When you think of a pig, you probably imagine a happy-go-lucky little animal rolling around in a giant mud puddle. Perhaps with this in mind, you create a mental picture of what a “pig farm” would look like – a joyful place where animals are allowed to root through the mud and run through fields until the inevitable day they become incredibly fat and are woefully sent to slaughter.
In reality, a pig farm bears no resemblance to this imagined farm. In a standard factory farm, where the vast majority of pigs raised for food in the U.S. reside, thousands upon thousands of animals are cramped in filthy conditions where they spend their live in pain and fear. Mother pigs are confined to crates so small that it is unlikely they will ever get to see their own tails in their lifetimes. Pigs are among the most intelligent animals in the world, able to learn tricks, respond to their names and solve puzzles … yet, in the world of animal agriculture, they are only valued for their market worth.
While this might be the way that the majority of the world views pigs … there are many highly compassionate people who dare to think differently about pigs. Edgar’s Mission Farm Sanctuary is filled with kind humans who think of animals as being equal in intelligence and worth to people. Every animal who comes to live at this wonderful safe haven is regarded as a someone, not a something, and afforded a name and the right to live happily on their own terms.
A Bold Escape for a Small Piglet
Winifred P. Piglet was clearly not satisfied with the life on a pig farm that her fate delineated. After escaping from her original home, Winifred was discovered wandering through a suburb of Melbourne, Australia. Seeing as the streets are no place for a young piglet, she was apprehended by local animal control and brought to the Lost Dogs Home. From the name alone, you can probably tell this is no place for a piggy either. However, as there was nowhere else for her to go, she was treated like any stray dog who would enter the shelter and sadly slotted on the euthanasia list. Kyle Behrend of Edgar’s Mission tells One Green Planet that animals can spend between eight to 14 days on this list before they are “put down.”
Thankfully, the shelter called over to Edgar’s Mission just in time to save little Winifred piglet from this sad fate and she was taken to the sanctuary to start the new life she so courageously ran away from home to find.
Winifred’s New Life
When Winifred arrived at her new farm sanctuary home, it seemed she recognized that her life had taken a turn for the better. She was a bit timid at first, but that initial trepidation was almost immediately replaced with her new found gusto for life.

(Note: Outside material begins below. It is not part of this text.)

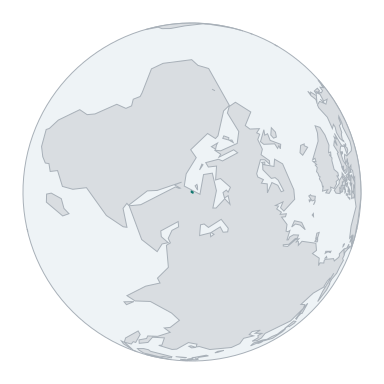 Mount Lebanon on an orthographic globe, rotated 98°
{"feature_id": "LBN-3025", "entity_name": "Mount Lebanon", "entity_type": "Province", "adm_level": 1, "iso_a3": "LBN", "parent_name": "Lebanon", "parent_adm1": "", "projection": "orthographic", "projection_center": [35.671, 33.864], "detail": "fine", "context": "on_globe", "style": "filled", "palette": "teal", "viewbox_px": 384, "rotation_deg": 98, "n_neighbors": 0, "source": "natural_earth", "source_scale": "10m", "svg_char_len": 10476}
<svg xmlns="http://www.w3.org/2000/svg" viewBox="0 0 384 384"><g transform="rotate(98 192 192)"><circle cx="192" cy="192" r="169" fill="#eef3f6" stroke="#a8b0b8"/><path d="M170.4,24.4L176.1,23.9L196.0,23.7L203.1,23.7L200.9,24.0L215.0,24.6L226.4,26.6L213.0,24.5L211.2,24.4L218.6,25.5L218.4,25.8L221.8,26.6L220.9,27.0L213.1,26.2L212.4,26.6L217.7,27.4L220.1,28.7L212.4,27.3L215.8,29.5L203.5,29.7L183.7,27.5L176.3,29.6L154.3,33.0L155.7,33.7L148.3,36.0L147.1,37.8L143.4,38.4L145.7,39.4L149.3,38.6L151.6,38.9L151.2,40.0L146.4,40.7L145.9,40.3L144.3,41.1L142.0,41.1L142.9,41.7L137.1,42.8L142.3,43.5L137.2,45.8L133.5,46.1L134.7,43.7L129.0,40.0L125.6,40.4L119.6,42.7L106.7,51.7L102.6,53.3L96.5,57.2L98.4,57.1L103.8,54.1L105.7,55.3L112.2,52.0L113.9,52.2L120.2,50.1L118.3,53.1L113.1,57.2L107.8,59.3L105.4,61.3L109.7,61.8L99.1,68.4L91.0,78.2L88.3,79.9L84.5,78.2L86.3,71.6L81.3,71.1L83.6,74.3L77.0,79.2L75.5,81.4L75.3,83.1L77.5,82.5L75.0,85.0L71.8,82.3L74.0,79.9L75.0,80.7L75.8,77.8L73.6,76.8L70.4,79.8L70.4,76.5L68.2,78.7L66.9,79.5L70.5,76.0L64.0,82.5L63.5,82.2L72.0,73.1L81.0,64.6L90.7,56.8L100.9,49.7L111.6,43.4L122.7,37.9L134.3,33.2L146.1,29.4L158.2,26.5L170.4,24.4ZM25.4,164.0L24.2,172.8L23.7,186.6L23.6,194.9L23.4,197.4L23.9,201.9L23.9,204.5L28.5,222.3L33.1,236.0L34.4,244.5L33.5,248.4L37.7,260.8L33.1,249.4L29.3,237.6L26.4,225.5L24.4,213.3L23.3,201.0L23.1,188.6L23.8,176.3L25.4,164.0ZM208.3,23.9L204.3,23.6L208.3,23.9L208.3,23.9ZM222.5,26.7L223.7,26.8L225.0,27.2L222.5,26.7ZM120.8,48.7L120.4,49.4L119.4,49.4L120.8,48.7ZM123.8,47.3L122.8,46.8L124.1,46.1L124.7,46.4L123.8,47.3ZM224.7,28.3L226.4,29.2L223.3,28.1L224.7,28.3ZM124.6,48.1L126.5,44.8L128.8,43.6L132.8,43.8L124.6,48.1ZM226.5,29.6L230.6,32.2L233.7,32.5L227.4,33.6L225.9,30.8L221.7,29.3L225.2,29.9L226.5,29.6ZM150.6,37.9L146.7,38.8L150.3,37.1L150.6,37.9ZM152.4,36.8L160.1,31.9L165.7,31.4L162.0,33.0L169.5,31.9L168.4,34.0L164.0,35.1L160.6,34.9L162.8,35.9L152.4,36.8ZM223.2,34.0L223.1,34.7L221.7,33.8L223.2,34.0ZM152.7,38.9L153.8,37.8L158.7,37.3L157.5,39.3L156.3,38.8L152.7,38.9ZM172.0,30.7L175.4,30.9L175.5,32.6L176.8,32.9L168.8,34.0L172.0,30.7ZM155.0,39.5L156.7,40.4L154.1,41.8L152.0,39.9L155.0,39.5ZM160.5,36.3L162.8,36.2L161.1,36.9L160.5,36.3ZM145.7,47.6L146.9,46.0L149.5,45.5L145.7,47.6ZM157.5,40.7L158.4,40.3L159.6,40.0L160.2,40.9L157.5,40.7ZM169.4,35.3L168.7,36.1L172.7,34.9L172.9,36.3L167.5,36.9L169.9,37.3L170.0,37.7L165.6,37.7L169.4,35.3ZM164.3,41.1L157.5,42.7L154.8,45.6L152.3,46.0L157.2,41.4L164.3,41.1ZM165.4,39.1L164.2,40.4L161.8,40.1L161.1,39.1L165.4,39.1ZM175.0,37.2L176.0,34.8L177.2,34.8L175.0,37.2ZM164.0,41.9L165.6,41.5L164.0,42.2L164.0,41.9ZM172.1,38.6L172.3,37.7L173.6,37.7L172.1,38.6ZM168.7,41.6L166.5,42.1L166.0,41.3L168.7,41.6ZM170.6,40.3L172.3,40.5L167.1,40.8L170.5,39.9L170.6,40.3ZM173.3,38.8L174.1,38.5L173.0,39.2L173.3,38.8ZM171.8,44.5L165.3,45.0L164.3,43.2L170.7,42.9L171.8,44.5ZM68.6,238.5L61.0,210.7L65.8,203.7L67.4,192.7L101.0,167.1L107.3,172.0L132.8,174.1L135.8,176.2L131.9,184.7L150.3,199.2L157.4,192.6L174.9,200.3L187.2,200.5L193.2,183.8L173.1,183.0L170.5,174.5L187.3,168.0L205.0,169.1L204.5,165.9L194.1,158.6L198.9,152.7L190.6,155.7L193.4,159.0L188.2,161.2L185.3,158.3L187.1,156.2L182.0,154.6L174.7,165.7L176.8,170.3L162.9,171.3L165.0,179.3L161.0,182.5L155.9,170.3L157.0,166.1L146.8,152.2L144.4,156.6L153.8,170.2L150.6,168.8L147.4,175.6L147.2,169.3L137.6,154.0L125.6,154.1L108.9,167.9L102.2,167.1L97.1,161.5L104.6,144.9L118.8,148.5L121.6,143.4L119.9,134.1L124.4,136.2L125.4,133.0L130.9,134.2L139.8,128.3L145.5,128.8L150.2,119.7L153.7,118.9L150.0,124.4L150.5,128.7L164.9,130.5L168.0,128.9L169.8,123.0L173.6,124.5L173.5,118.6L182.4,117.2L171.5,114.2L173.4,108.0L179.3,103.7L178.0,101.3L168.3,108.3L166.2,111.7L167.5,115.3L160.1,124.9L154.9,125.9L155.3,114.4L148.0,114.8L151.5,106.2L175.5,91.5L184.9,89.3L198.1,98.4L195.3,102.1L189.1,100.5L193.7,107.5L193.9,104.3L197.0,105.8L199.5,100.7L201.9,101.6L200.4,95.5L203.5,96.0L204.4,99.8L210.9,93.4L217.7,93.4L218.0,91.6L216.5,89.7L226.2,91.3L226.0,90.0L222.8,88.9L220.3,85.6L219.8,80.5L223.1,81.3L223.8,83.3L230.3,88.8L231.5,94.3L232.8,94.1L232.6,89.7L224.7,82.8L223.4,79.6L227.6,82.3L226.0,81.0L226.4,79.7L230.0,79.3L225.5,76.2L225.5,62.2L232.5,60.6L236.2,64.2L239.8,56.8L247.3,56.5L244.3,55.3L244.0,51.6L241.6,51.6L240.2,50.8L238.3,42.5L240.5,41.5L236.2,37.6L234.7,37.1L232.8,37.5L227.4,33.6L233.7,32.5L236.9,33.6L238.6,32.6L245.7,35.3L252.3,37.4L259.0,41.6L263.6,43.3L263.8,42.8L270.2,45.1L283.0,52.3L272.0,48.7L252.7,40.3L260.5,43.6L258.5,43.7L261.2,45.6L266.8,48.1L267.5,47.9L275.3,57.9L288.2,68.5L287.8,64.7L291.6,65.5L305.9,76.4L321.8,99.9L327.0,103.0L330.0,106.8L331.4,111.7L327.1,106.2L324.9,106.7L322.3,103.1L323.1,109.8L319.3,105.1L321.8,113.0L325.2,115.5L325.9,111.0L329.7,120.5L335.5,123.6L340.5,131.4L345.5,152.4L344.0,163.3L344.9,166.4L342.0,165.9L341.6,174.6L349.7,185.2L350.7,189.8L348.5,203.6L347.8,200.5L340.3,199.0L341.3,210.9L347.1,214.7L349.2,223.2L345.8,223.9L343.4,216.6L340.7,215.8L339.7,205.9L334.0,194.1L330.5,200.5L329.1,194.7L320.8,186.6L314.7,195.4L306.2,218.0L307.8,233.2L303.7,242.0L291.7,224.8L286.6,211.0L282.1,214.2L269.9,204.9L248.3,209.9L245.4,206.3L241.3,209.1L232.8,206.5L228.4,200.4L223.2,201.6L234.9,217.5L240.5,216.2L245.5,208.5L247.6,214.4L255.9,218.2L246.1,235.2L214.4,252.3L211.7,241.0L189.3,209.1L190.2,205.3L190.1,204.8L189.8,204.1L187.4,210.3L183.7,203.7L195.3,226.7L197.1,236.4L214.0,253.0L212.3,254.9L217.8,258.0L236.0,251.5L236.0,255.3L227.2,273.5L202.4,297.1L205.9,310.4L204.5,321.1L189.5,328.1L191.4,335.3L183.8,337.6L183.7,341.3L177.8,344.7L167.9,347.3L150.4,345.1L148.9,342.1L139.4,334.4L126.1,314.6L130.0,306.6L128.2,298.9L115.6,278.7L118.4,269.1L115.1,263.8L108.3,263.1L104.6,256.6L100.6,255.2L75.7,249.3L68.6,238.5ZM88.5,183.3L87.4,186.5L88.5,183.3ZM223.3,179.0L234.1,178.4L229.9,168.2L233.7,167.3L230.8,164.3L229.5,167.5L222.6,159.2L227.5,155.6L226.5,151.1L222.8,151.1L215.0,159.3L224.8,170.8L222.0,175.5L223.3,179.0ZM27.3,154.2L26.8,156.7L26.9,156.3L27.3,154.2ZM35.6,128.2L35.8,127.7L34.6,130.7L35.2,129.1L35.6,128.2ZM77.2,79.3L77.3,79.6L76.6,81.7L75.9,81.4L77.2,79.3ZM80.1,87.5L76.1,91.4L78.4,88.2L76.5,88.4L79.2,82.3L87.2,80.4L83.1,82.2L80.1,87.5ZM84.9,74.2L82.3,77.9L84.8,74.0L84.9,74.2ZM125.8,116.1L127.3,118.7L124.6,121.9L117.3,122.4L121.1,117.7L125.8,116.1ZM130.0,121.8L132.4,110.8L137.0,110.5L134.0,112.4L136.9,113.3L132.8,116.8L134.8,127.6L132.6,131.2L120.3,129.5L125.6,127.9L123.8,125.3L130.0,121.8ZM130.5,87.4L131.6,83.7L140.2,87.5L138.1,90.5L130.7,90.9L128.8,87.6L130.5,87.4ZM131.4,49.6L131.3,48.6L132.7,48.3L133.9,48.9L131.4,49.6ZM146.0,46.9L133.4,53.5L132.6,52.7L126.2,58.1L121.6,58.2L125.9,54.6L117.6,59.0L119.6,55.8L114.2,59.1L124.3,51.1L125.8,48.7L125.9,51.2L130.1,51.2L132.3,50.4L139.9,46.7L145.2,42.0L150.2,41.6L152.3,42.5L151.8,43.5L148.7,43.4L150.3,44.9L145.4,45.6L146.0,46.9ZM174.2,59.4L170.8,57.9L173.0,62.9L168.2,62.8L168.7,63.4L164.9,64.8L161.2,67.7L159.1,67.3L158.5,68.6L156.0,69.8L154.5,71.5L150.3,71.4L148.2,73.7L147.4,72.4L144.9,76.4L144.8,73.4L141.5,74.9L143.3,77.0L124.1,74.2L116.0,76.0L109.3,79.3L110.2,74.3L117.0,68.3L126.5,62.9L134.1,62.2L133.1,60.3L136.5,59.5L135.9,61.3L138.8,58.1L141.4,57.9L149.9,54.4L152.5,50.3L155.7,49.1L155.9,50.7L158.9,48.4L161.5,50.7L163.8,50.0L168.7,51.7L167.9,55.5L170.5,54.5L174.3,56.0L174.2,59.4ZM173.0,45.1L173.1,49.2L170.5,51.3L163.1,47.4L160.6,47.8L155.8,45.8L159.7,42.9L160.7,43.7L162.6,43.8L160.6,44.7L163.6,44.1L165.2,45.2L167.9,45.1L167.2,46.4L173.0,45.1ZM139.9,173.5L142.3,174.3L146.3,174.6L144.4,179.1L139.9,173.5ZM133.1,163.1L135.4,163.0L134.6,169.0L132.0,168.3L133.1,163.1ZM137.3,158.0L135.5,162.5L135.0,159.7L137.3,158.0ZM152.2,124.1L154.7,123.7L154.7,125.2L153.0,127.1L152.2,124.1ZM179.7,75.8L178.2,74.2L179.1,73.6L179.1,69.3L182.7,69.2L184.1,71.8L179.7,75.8ZM189.4,186.7L185.5,189.8L183.8,188.2L185.5,187.4L189.4,186.7ZM163.5,184.9L169.1,187.6L163.0,186.1L163.5,184.9ZM183.6,75.0L183.2,73.2L185.2,74.3L183.6,75.0ZM185.3,69.0L187.8,69.9L183.1,68.7L185.3,69.0ZM253.3,349.3L254.1,349.1L251.5,350.1L253.3,349.3ZM233.7,316.7L222.3,334.8L214.3,335.7L212.7,331.2L216.8,320.5L226.1,316.5L230.6,310.8L233.7,316.7ZM357.5,226.0L357.5,225.9L357.5,226.0ZM357.2,226.5L357.9,223.8L356.8,228.5L357.2,226.5ZM356.6,228.5L351.8,238.8L349.3,241.2L350.3,237.9L354.2,231.9L356.6,228.5ZM350.1,238.1L345.8,237.5L337.1,226.0L340.3,223.5L348.8,226.8L348.4,229.4L351.0,231.0L350.1,238.1ZM358.8,210.5L358.2,217.4L355.9,222.6L354.6,224.2L353.8,218.1L354.3,213.0L355.5,211.0L357.9,189.0L359.1,189.4L358.9,197.7L359.8,200.7L358.8,210.5ZM308.6,234.3L312.7,241.2L310.2,244.0L308.6,234.3ZM357.2,175.9L357.3,185.3L356.7,174.2L357.2,175.9ZM355.8,166.6L356.7,169.4L355.6,167.9L355.8,166.6ZM346.4,170.7L345.2,173.6L344.4,171.5L345.4,166.6L346.4,170.7ZM344.4,138.3L347.3,144.5L348.1,147.0L346.2,144.3L344.4,138.3ZM213.6,74.6L209.7,80.4L209.3,85.1L212.8,88.4L206.2,86.5L206.8,79.2L213.6,74.6ZM223.7,63.5L220.6,61.1L223.0,60.8L224.1,61.3L223.7,63.5ZM221.1,63.0L215.4,62.6L214.3,60.4L219.1,61.1L221.1,63.0ZM199.5,68.2L198.1,69.8L196.4,68.8L199.5,68.2ZM360.0,209.8L360.2,206.1L359.5,214.1L359.2,215.4L359.5,210.2L360.1,201.2L360.3,196.6L360.9,189.2L360.2,200.4L360.3,203.2L360.8,197.3L360.4,203.5L360.3,206.8L360.0,209.8ZM360.2,178.8L359.3,176.2L359.3,180.5L358.5,168.6L359.6,173.0L360.2,178.8ZM358.2,169.7L358.3,173.7L357.7,167.2L358.2,169.7ZM357.8,172.5L357.0,169.2L357.4,167.9L357.8,172.5ZM358.3,168.7L356.9,162.3L357.8,164.9L358.3,168.7ZM354.7,162.0L356.9,164.1L355.4,166.4L351.6,155.2L352.0,152.9L354.7,162.0ZM333.0,106.1L330.9,103.6L330.1,101.1L331.8,103.5L333.0,106.1ZM325.7,91.9L329.2,99.7L331.7,106.5L332.6,106.6L336.2,112.6L332.9,109.9L328.7,101.4L327.4,97.2L323.9,92.6L320.9,87.6L316.4,83.2L314.1,80.1L317.8,83.0L325.7,91.9ZM314.5,81.5L305.6,73.3L305.7,71.2L307.7,72.5L311.8,77.1L311.4,77.9L314.5,81.5ZM303.5,70.9L303.0,71.7L289.1,64.0L286.1,61.9L296.9,66.1L297.1,67.2L300.5,69.6L303.5,70.9ZM224.9,34.9L223.2,34.7L224.3,34.4L224.9,34.9ZM238.9,51.0L237.1,49.8L238.4,49.3L238.9,51.0ZM232.8,46.6L232.5,48.0L231.4,46.2L232.8,46.6ZM232.1,51.2L231.7,48.3L234.2,51.6L232.1,51.2Z" fill="#d9dde1" stroke="#a8b0b8" stroke-width="1"/><path d="M191.7,191.9L191.8,191.9L191.8,191.7L191.9,191.3L191.9,191.2L192.0,191.0L192.3,191.0L192.5,191.1L192.8,191.1L192.8,191.4L192.7,191.6L192.5,191.8L192.4,191.9L192.4,192.0L192.2,192.2L192.3,192.2L192.3,192.3L192.2,192.3L192.2,192.5L192.0,192.8L191.9,193.0L191.9,192.9L191.7,192.8L191.4,192.8L191.3,192.6L191.4,192.4L191.5,192.2L191.7,191.9L191.7,191.9Z" fill="#14b8a6" stroke="#0f766e" stroke-width="1.5"/></g></svg>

Behrend explains, “Since arriving at the sanctuary the timid little piglet wasted no time in weaving everyone around her tiny trotter, including Ruby Dog.”
She had spent a period of time in a dog shelter and perhaps she still smelled a little like a dog when she came to Edgar’s, sparking Ruby Dog’s fascination and wonder with this strange looking puppy!
“Ruby is just so fascinated with Winnie,” said sanctuary Director, Pam Ahern. “She spends much of her day just sitting outside Winnie’s yard, and when we move Winnie to her night time stable Ruby bounces along next to us.”
But given the adorable little face and tenacious personality that makes up Winifred P. Piglet, we can’t really blame Ruby for wanting to spend as much time as possible with this little piglet.
As she adjusts to life at Edgar’s, Winifred is learning to enjoy the finer things in life. While Behrend posits that all food is Winnie’s favorite, strawberries and apples have become her most sought after snacks.
When she is not rooting for extra snacks or hanging out with Ruby Dog, Winifred can be found playing, pretty much with any object that crosses her path. Life is what you make it after all, so why not make even the mundane tasks seem fun? Just check out this instructional video from Winnie on how to have an amazing time playing with an empty bag.
How You Can Help Other Pigs Like Winnie
When you get to see this little piglet in action, it certainly changes the way that you think about farmed animals. Winifred is more than just one pig who is the same as thousands of others, she is an individual and deserves to be treated as such. Although she possess many of the same traits as your dog, such as loyalty and the ability to love and have fun, most people see her as a commodity. Little Winifred might be small, but she is a purveyor of a very important message: farm animals are living, feeling creatures too.